Outdoor Photographer Magazine

PHOTO TRAVELER
A street scene in old Stone Town, Zanzibar.
A street scene in old Stone Town, Zanzibar.

Photo Traveler: Shoot From The Hip

The instant feedback of digital cameras offers new possibilities for travel street scenes



As a young newspaper photographer in the mid-’70s, I used to look at the work of the great street shooters, from Robert Frank to Alex Webb, and wonder to myself how these shooters could get so close to their subjects without seeming to be noticed by them. They created these wonderful, layered street scenes, using wide-angle lenses, where subjects were just bursting out of the frame, looking like they were about to walk right into the photographer’s lens. Yet they seemingly had no awareness of the photographer’s presence whatsoever.

I studied the work of these masters, and I knew they used small Leica Rangefinders to be quiet and discreet. I got that part, but I still couldn’t figure out how to get my reflexes to the point where I could grab shots that were so spontaneous, up close and personal. Candids shot with telephoto lenses just don’t have the same feel—they lack the immediacy and intimacy you get from moving in tight with a wide lens. How could these shooters bring the camera to their eyes, focus and compose so quickly and effectively?

I learned that, in a lot of cases, the camera never really made it to their eyes, that these photographers had mastered the “hip shot”—a no-look grab shot that required prefocusing the camera, previsualizing the frame and developing lightning-fast reflexes. I tried the same thing back in my news days and was so disappointed with my results, despite trying over and over again, that I basically gave up on the technique altogether.

Fast-forward a couple of decades, well, okay, maybe a few decades, and I’m in Rome with my digital SLR. The street life is vibrant, chaotic and teeming—just the sort of conditions that no-look, hip shooting was made for. This action happens so fast that I just can’t get the camera to my eye and actually frame the scenes, and even if I could, I’d be creating a spectacle of myself, so I decide to try the hip shot again.

Actually, “gut” shot would be a more accurate descriptive term for the technique, at least the way I started doing it. My camera strap length allows my D-SLR to hang just about midway between my waist (and it is, alas, gut-like and ample) and my neck. I rest my right hand on the camera, with my hand around the camera’s grip, but I end up with my thumb on the shutter release, not my trigger finger. It looks like I’m just resting my hand there.

Shoppers and strollers on Via Condotti, a street of elegant shops and boutiques in Rome.
Shoppers and strollers on Via Condotti, a street of elegant shops and boutiques in Rome.

This time, I could see my framing and focus mistakes in nearly real time, courtesy of the LCD. Pointing the camera too high or too low, having the point of focus too close or too far, getting stung by backgrounds that were five stops brighter than the subject—all these mistakes were readily visible and immediately correctable. Being able to make on-the-fly adjustments meant my results were getting better and better in a matter of hours, not days, weeks or months.

Before I knew it, I had a pretty good idea of what the framing looked like from that perspective, which focal length seemed to work the best and which focus technique yielded the largest number of keepers.
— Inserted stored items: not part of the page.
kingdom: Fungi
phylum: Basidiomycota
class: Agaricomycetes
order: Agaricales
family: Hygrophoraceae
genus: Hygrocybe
I was getting some edgy-looking compositions that approached the look of the master street shooters, and I found a whole new tool to add to my photographic repertoire, courtesy of the instant feedback of the digital SLR.

Now, I won’t kid you, I still get far more misses than hits with this technique. Like sports and wildlife photography, where you make a fair number of frames to try to catch peak and largely unpredictable moments, there will always be more chaff than wheat. But those few keepers are special kernels indeed.

The only price I pay for my misses is more time editing at the computer, and I’m not throwing away processed (and paid for) film frames. But in the right situations, this technique is splendid for working unobtrusively and capturing moments that otherwise would have eluded you if you had lifted your camera and shot.